• _WHAT IS NEEDED_: Can you copy the text of each item below word for word and leave the pictures out of your answer?

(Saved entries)
--------------------

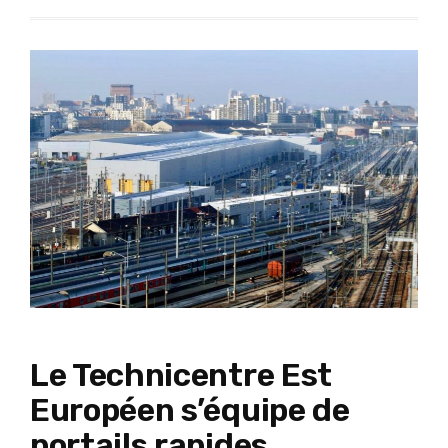
Le Technicentre Est
Européen s’équipe de
portails rapides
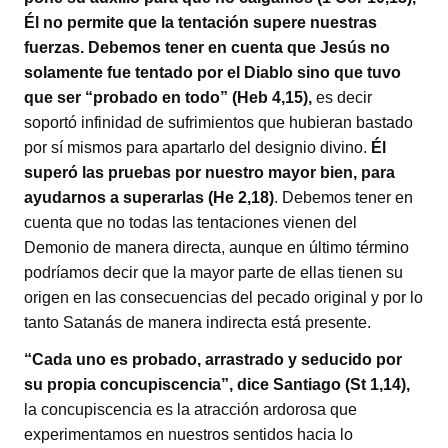
Él no permite que la tentación supere nuestras
fuerzas. Debemos tener en cuenta que Jesús no
solamente fue tentado por el Diablo sino que tuvo
que ser “probado en todo” (Heb 4,15),
es decir
soportó infinidad de sufrimientos que hubieran bastado
por sí mismos para apartarlo del designio divino.
Él
superó las pruebas por nuestro mayor bien, para
ayudarnos a superarlas (He 2,18)
. Debemos tener en
cuenta que no todas las tentaciones vienen del
Demonio de manera directa, aunque en último término
podríamos decir que la mayor parte de ellas tienen su
origen en las consecuencias del pecado original y por lo
tanto Satanás de manera indirecta está presente.
“Cada uno es probado, arrastrado y seducido por
su propia concupiscencia”, dice Santiago (St 1,14),
la concupiscencia es la atracción ardorosa que
experimentamos en nuestros sentidos hacia lo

--------------------

• _RESPONSE_:
Le Technicentre Est
Européen s’équipe de
portails rapides
Él no permite que la tentación supere nuestras
fuerzas. Debemos tener en cuenta que Jesús no
solamente fue tentado por el Diablo sino que tuvo
que ser “probado en todo” (Heb 4,15),
es decir
soportó infinidad de sufrimientos que hubieran bastado
por sí mismos para apartarlo del designio divino.
Él
superó las pruebas por nuestro mayor bien, para
ayudarnos a superarlas (He 2,18)
. Debemos tener en
cuenta que no todas las tentaciones vienen del
Demonio de manera directa, aunque en último término
podríamos decir que la mayor parte de ellas tienen su
origen en las consecuencias del pecado original y por lo
tanto Satanás de manera indirecta está presente.
“Cada uno es probado, arrastrado y seducido por
su propia concupiscencia”, dice Santiago (St 1,14),
la concupiscencia es la atracción ardorosa que
experimentamos en nuestros sentidos hacia lo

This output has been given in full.